Slow resilvering with mirrored ZIL

Gezeala M. Bacuño II gezeala at gmail.com
Wed Jul 17 18:22:33 UTC 2013


On Wed, Jul 17, 2013 at 10:35 AM, Warren Block <wblock at wonkity.com> wrote:

> On Wed, 17 Jul 2013, Gezeala M. Bacuño II wrote:
>
>  If ZFS goes on a bare drive, it will be aligned by default.  If ZFS is
>> going in a partition, yes, align that partition to 4K boundaries or larger
>> multiples of 4K, like 1M.
>>
>> Your statement is enlightening and concise, exactly what I need. Thanks.
>>
>>       The gnop/ashift workaround is just to get ZFS to use the right
>> block size.  So if you don't take care to get partition alignment right,
>> you might end up using the right
>>       block size but misaligned.
>>
>>       And yes, it will be nice to be able to just explicitly tell ZFS the
>> block size to use.
>>
>>
>> We do add the entire drive (no partitions) to ZFS, perform gnop/ashift
>> and other necessary steps and then verify ashift=12 through zdb.
>>
>> The gpart/gnop/ashift steps, if I understand correctly (do correct me if
>> I'm stating this incorrectly), is needed for further SSD performance
>> tuning. Taking into consideration leaving a
>> certain chunk for wear leveling and also if the SSD has a size that may
>> be too big for L2ARC.
>>
>
> Well, there are several things going on.
>
> Partitions can be used for a couple of things.  Limiting the size of space
> available to ZFS, leaving an unallocated part of the drive for wear
> leveling.  Note that ZFS on FreeBSD now has TRIM, which should make leaving
> unused space on SSDs unnecessary.
>
> Aligning partitions preserves performance.  If a partition is misaligned,
> writes can slow down to half speed.  For example, a 4K filesystem block
> written to an aligned partition writes a single block. If the partition is
> misaligned, that 4K write is split over two disk blocks.  Each block has to
> be read, partly modified, then written, taking roughly twice as long.
>
> Finally, ZFS's ashift controls the minimum size of block ZFS uses.
> ashift=12 (12 bits) sets that to 4K blocks (2^12=4096).  Again, a
> performance thing, matching the filesystem block size to device block size.
>
> It would be interesting to see a benchmark of ZFS on a 4K drive with
> different ashift values.


Right on again.

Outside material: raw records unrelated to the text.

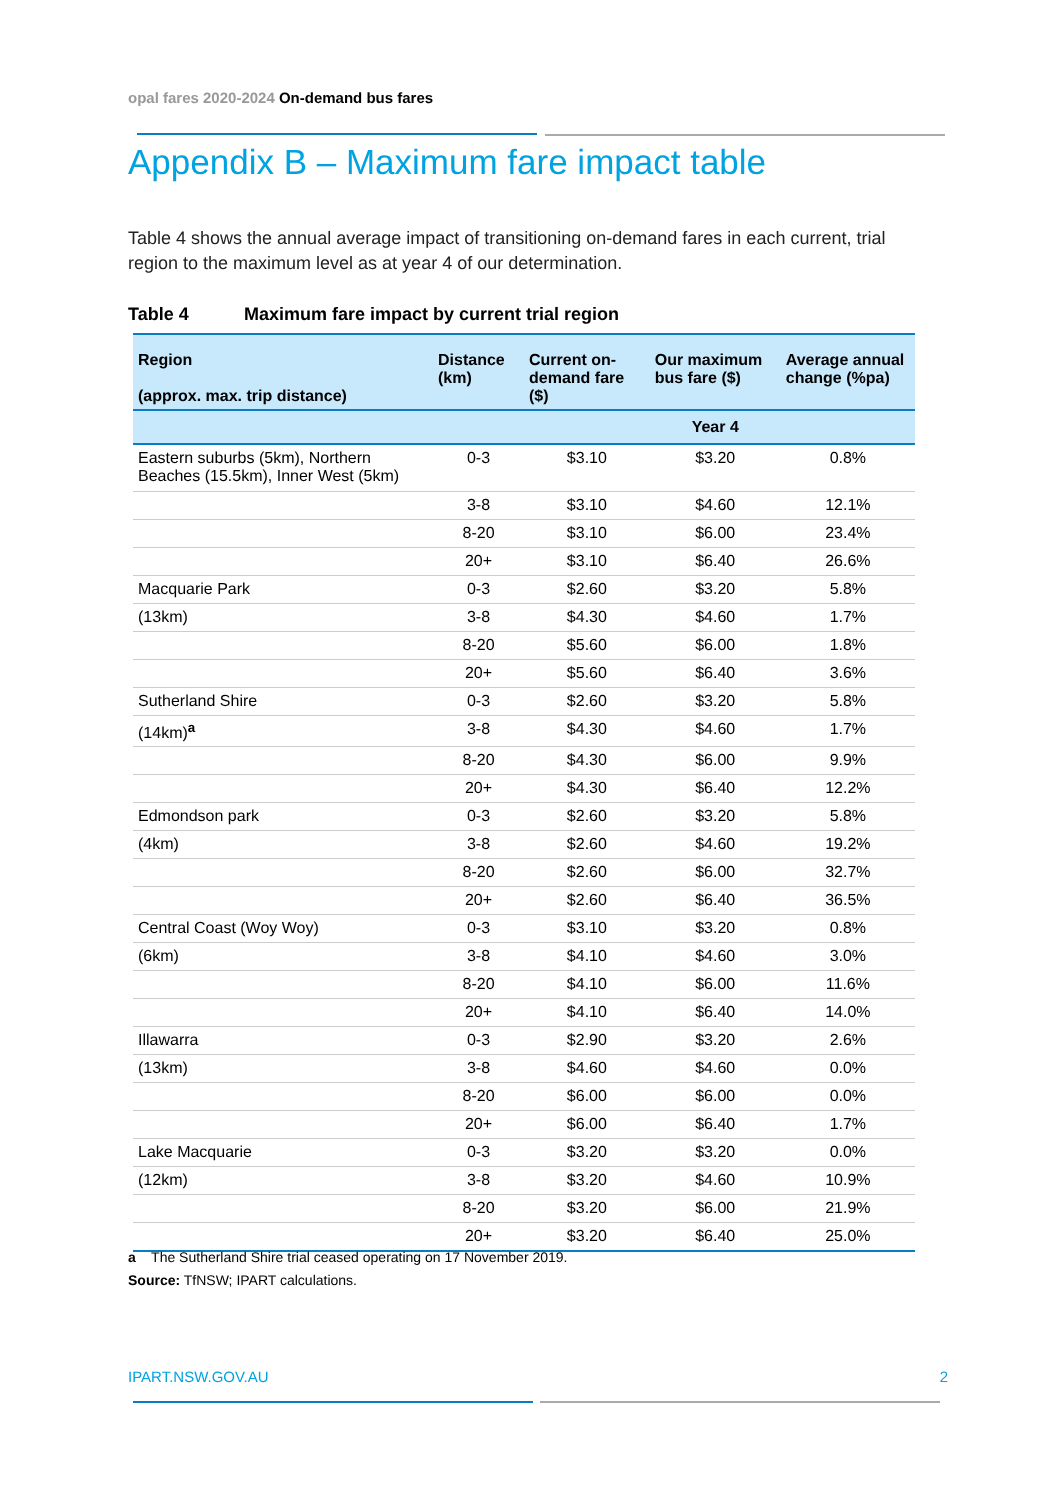opal fares 2020-2024 On-demand bus fares
Appendix B – Maximum fare impact table
Table 4 shows the annual average impact of transitioning on-demand fares in each current, trial region to the maximum level as at year 4 of our determination.
Table 4 Maximum fare impact by current trial region
| Region (approx. max. trip distance) | Distance (km) | Current on-demand fare ($) | Our maximum bus fare ($) | Average annual change (%pa) |
| --- | --- | --- | --- | --- |
| | | | Year 4 | |
| Eastern suburbs (5km), Northern Beaches (15.5km), Inner West (5km) | 0-3 | $3.10 | $3.20 | 0.8% |
| | 3-8 | $3.10 | $4.60 | 12.1% |
| | 8-20 | $3.10 | $6.00 | 23.4% |
| | 20+ | $3.10 | $6.40 | 26.6% |
| Macquarie Park | 0-3 | $2.60 | $3.20 | 5.8% |
| (13km) | 3-8 | $4.30 | $4.60 | 1.7% |
| | 8-20 | $5.60 | $6.00 | 1.8% |
| | 20+ | $5.60 | $6.40 | 3.6% |
| Sutherland Shire | 0-3 | $2.60 | $3.20 | 5.8% |
| (14km)<sup>a</sup> | 3-8 | $4.30 | $4.60 | 1.7% |
| | 8-20 | $4.30 | $6.00 | 9.9% |
| | 20+ | $4.30 | $6.40 | 12.2% |
| Edmondson park | 0-3 | $2.60 | $3.20 | 5.8% |
| (4km) | 3-8 | $2.60 | $4.60 | 19.2% |
| | 8-20 | $2.60 | $6.00 | 32.7% |
| | 20+ | $2.60 | $6.40 | 36.5% |
| Central Coast (Woy Woy) | 0-3 | $3.10 | $3.20 | 0.8% |
| (6km) | 3-8 | $4.10 | $4.60 | 3.0% |
| | 8-20 | $4.10 | $6.00 | 11.6% |
| | 20+ | $4.10 | $6.40 | 14.0% |
| Illawarra | 0-3 | $2.90 | $3.20 | 2.6% |
| (13km) | 3-8 | $4.60 | $4.60 | 0.0% |
| | 8-20 | $6.00 | $6.00 | 0.0% |
| | 20+ | $6.00 | $6.40 | 1.7% |
| Lake Macquarie | 0-3 | $3.20 | $3.20 | 0.0% |
| (12km) | 3-8 | $3.20 | $4.60 | 10.9% |
| | 8-20 | $3.20 | $6.00 | 21.9% |
| | 20+ | $3.20 | $6.40 | 25.0% |
a The Sutherland Shire trial ceased operating on 17 November 2019.
Source: TfNSW; IPART calculations.
IPART.NSW.GOV.AU 2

I forgot to include on my reply, that it is for a specific
use case similar to ours, wherein we dedicate the entire drive to the pool.
I believe it is totally time to put all these howto/faq stuff on a central
FreeBSD repository, I think there's another thread requesting for the same
thing.

Scenarios:
a] maximizing pool and drive size, don't need to partition -- these are the
steps.
     a.1] new drives
     a.2] used drives
b] For those with limited drives, limited enclosures etc -- these are the
steps you may want to check out
c] zfs-on-root
d] and so on..

This will help a lot on deciding which steps to follow and which are
necessary or not, therefore, avoiding all these repeated questions (just
like mine) on ZFS setup/performance/tuning.

https://wiki.freebsd.org/ZFSTuningGuide (WIP) -  outdated, and there's no
section for initial zpool/drive(s) setup.